Além dos hediondos “do art. 1º”, a lei também considera hediondos alguns delitos específicos em bloco próprio (parágrafo único), como genocídio e crimes do Estatuto do Desarmamento ligados a arma de fogo de uso proibido, comércio ilegal e tráfico internacional.
2) O que o Pacote Anticrime mexeu no rol de hediondos
O Pacote Anticrime (Lei nº 13.964/2019) ampliou hipóteses relevantes. Na prática, a mudança mais “sentida” no dia a dia forense foi a inclusão de modalidades de roubo como hediondas, com impacto direto em progressão e benefícios.
Pelo texto atualizado da Lei nº 8.072/1990, passaram a ser hediondos, entre outros, casos de roubo:
• roubo com restrição da liberdade da vítima
• roubo circunstanciado pelo emprego de arma de fogo
• roubo com arma de fogo de uso proibido ou restrito
• roubo com resultado lesão corporal grave ou morte
Essa parte é importante porque muita gente ainda fala genericamente “roubo virou hediondo”, quando o correto é entender quais recortes do art. 157 do CP/1940 entraram no rol e quais não entraram.
3) A grande virada prática: a “nova matemática” da progressão de regime
O Pacote Anticrime alterou a lógica do art. 112 da LEP e substituiu a ideia do “1/6” por percentuais escalonados conforme a gravidade e a reincidência. Para crimes hediondos e equiparados, o básico ficou assim, em termos de fração mínima objetiva:
• 40% para condenado por hediondo ou equiparado, se primário
• 50% em hipóteses mais graves, com destaque para hediondo ou equiparado com resultado morte
• 60% para reincidente específico em hediondo ou equiparado (sem resultado morte)
• 70% para reincidente específico em hediondo ou equiparado com resultado morte
O detalhe que mais gera erro em cálculo é a diferença entre reincidência genérica e reincidência específica. A jurisprudência do STJ tratou o tema como “lacuna prática” do Pacote Anticrime e firmou a lógica de que os patamares de 60% e 70% foram pensados para reincidência específica. Em consequência, para hediondo com resultado morte e reincidência apenas genérica, o percentual aplicado pode ser o de 50%, por analogia favorável.
4) Livramento condicional: não é uma proibição automática em todo caso com morte
Muita gente repete que “hediondo com morte não tem livramento condicional”. Isso é uma meia verdade perigosa.
O STJ, ao julgar o tema sob repetitivos, deixou claro um raciocínio essencial: a referência de “vedação” que aparece na disciplina da LEP, no contexto do Pacote Anticrime, não elimina por completo a possibilidade de livramento condicional quando se tratar de condenado não reincidente específico, porque o CP/1940 (art. 83) continua regulando a concessão do benefício e permite o pedido após o cumprimento do requisito temporal próprio.

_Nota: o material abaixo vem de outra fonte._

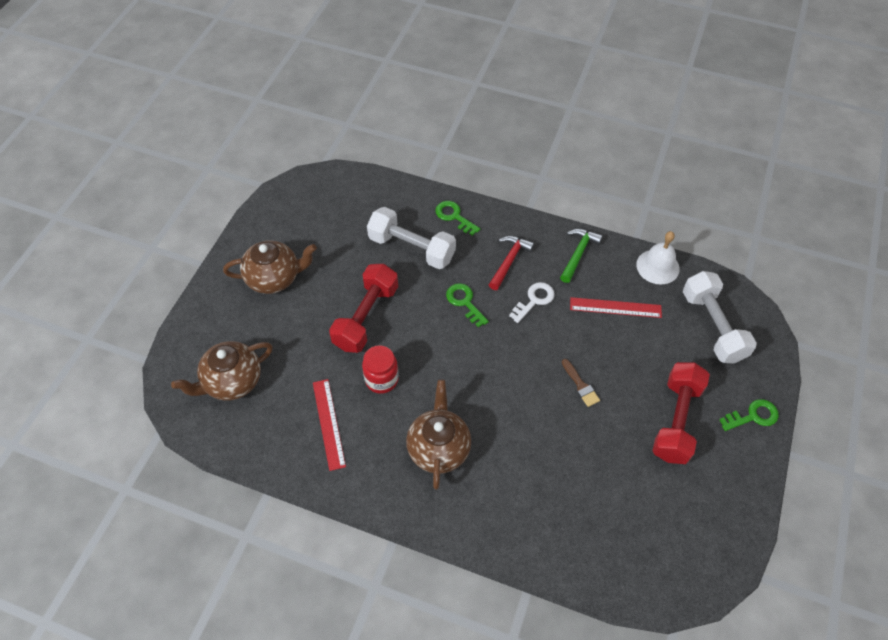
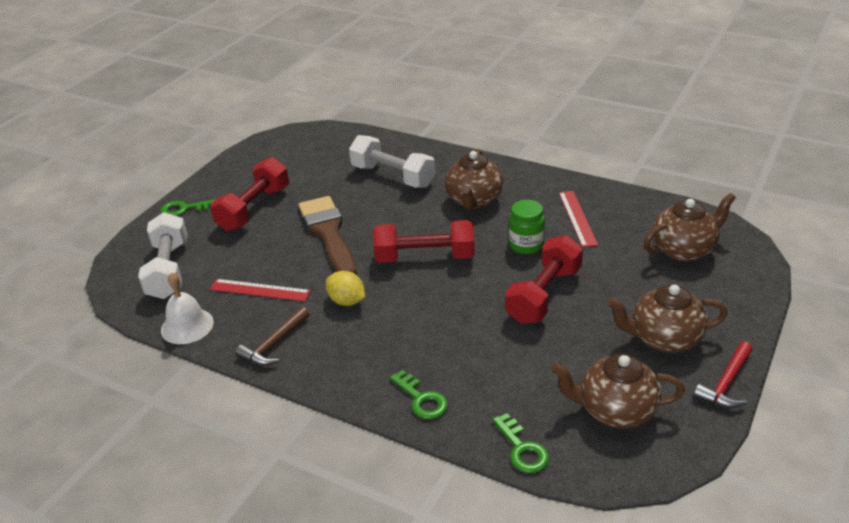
camera: 170 degrees left, 20 degrees down
red jar [362,345,399,394] -> green jar [509,200,545,254]
white dumbbell [367,207,456,269] -> white dumbbell moved to [349,135,435,188]
green key [446,283,489,328] -> green key moved to [493,413,549,473]
red hammer [489,236,534,290] -> red hammer moved to [694,341,753,408]
white key [509,282,555,323] -> yellow lemon [326,271,365,306]
green hammer [560,229,603,283] -> brown hammer [235,307,309,366]
brown brush [562,359,600,407] -> brown brush [298,196,357,275], size x2.39
none -> red dumbbell [373,220,475,263]
none -> brown teapot [551,354,685,428]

Tradução prática: em hediondo com resultado morte, o ponto central é mapear se há reincidência específica e qual regra temporal está sendo aplicada, além da data do fato (para saber qual lei rege o caso).

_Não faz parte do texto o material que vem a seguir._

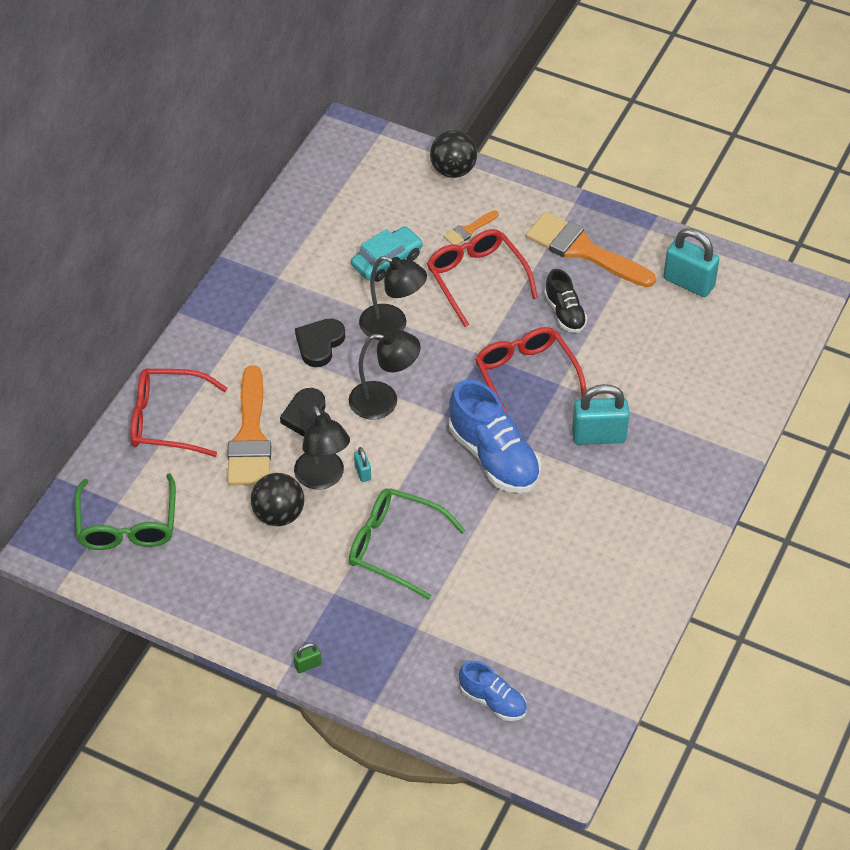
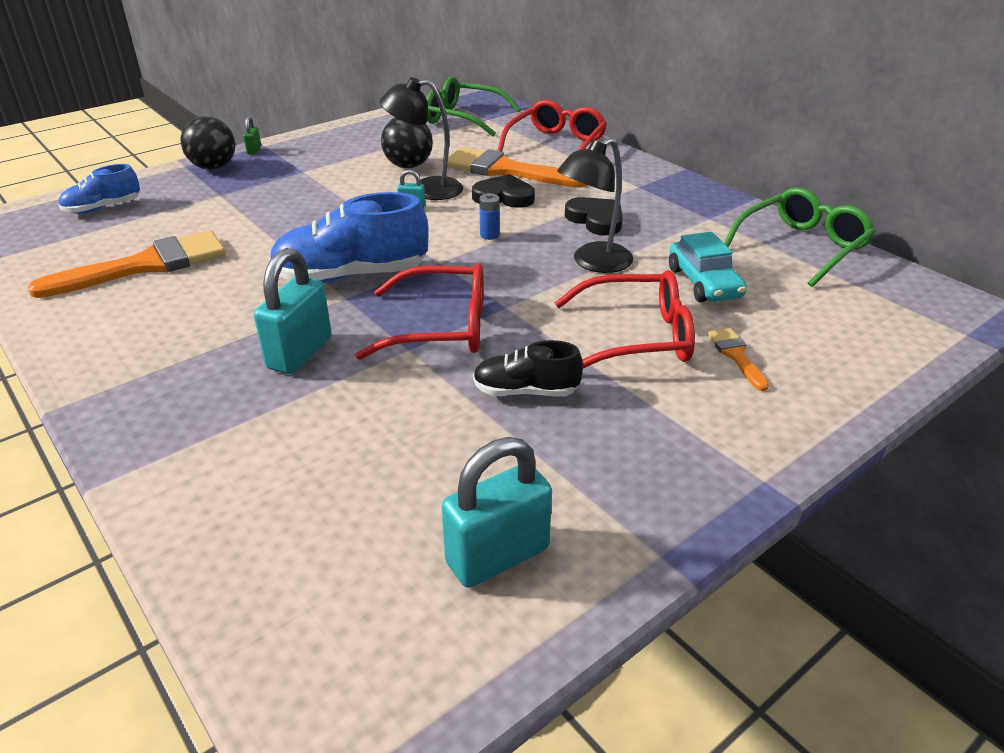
camera: 115 degrees right, 15 degrees down
black lamp [349,330,421,420] -> blue battery [479,193,500,240]
green glasses [349,488,466,600] -> green glasses moved to [724,187,876,287]
black ball [430,130,477,178] -> black ball moved to [180,116,235,170]
orange brush [526,212,656,287] -> orange brush moved to [28,230,226,298]

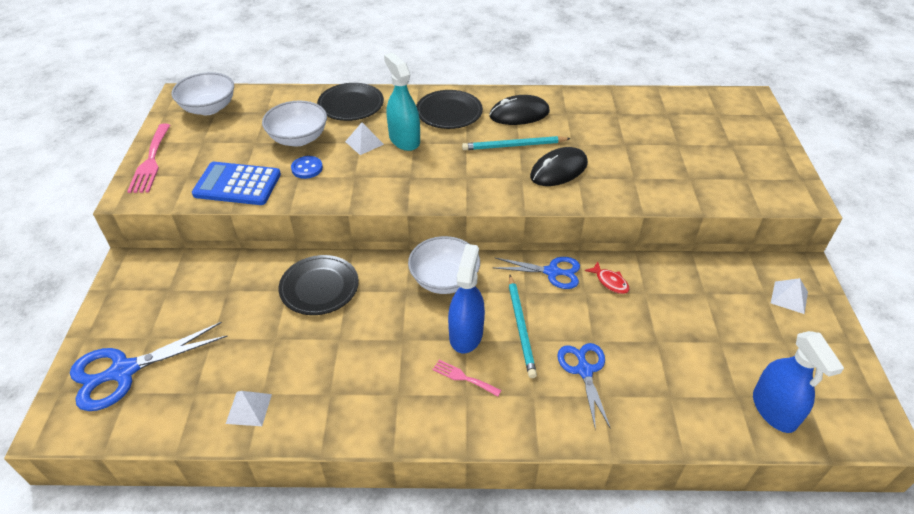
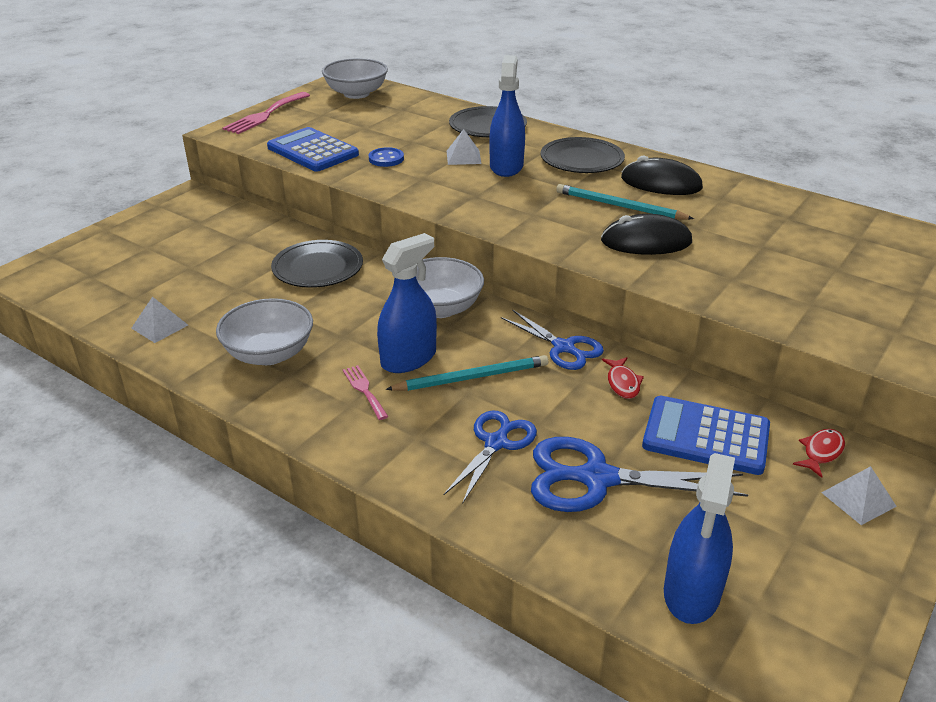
camera: 35 degrees right, 10 degrees down
blue scissors [70,322,228,411] -> blue scissors moved to [531,437,748,512]
white bowl [262,101,327,146] -> white bowl moved to [216,298,313,365]
turquoise spray bottle [384,53,420,151] -> blue spray bottle [489,55,525,177]
turquoise pencil [509,275,537,378] -> turquoise pencil turned 135 degrees counterclockwise [386,355,548,391]
none -> blue calculator [642,396,770,475]
none -> red fish [793,429,845,478]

5) Saída temporária: o endurecimento mais forte veio depois, em 2024
O Pacote Anticrime endureceu a execução, mas a guinada mais direta na “saidinha” veio com a Lei nº 14.843/2024, que restringiu expressamente o benefício: condenado por crime hediondo ou por crime com violência ou grave ameaça contra pessoa não tem direito à saída temporária.
E aqui entra o cuidado intertemporal: regra mais gravosa não retroage. Então, além de discutir se a restrição se aplica ao caso, a defesa costuma bater forte na data do crime e na natureza do comando legal.
6) Checklist rápido para não errar na tese nem no cálculo
Quando o assunto é hediondo pós Pacote Anticrime, a análise boa costuma seguir esta ordem:
O delito está no rol da Lei nº 8.072/1990 exatamente na modalidade do caso?
Houve resultado morte?
O apenado é primário, reincidente genérico ou reincidente específico em hediondo?
Qual é a data do fato e qual regime legal incide no tempo?
O pedido é progressão, livramento condicional, saída temporária ou um combo de execução? Cada um tem lógica própria.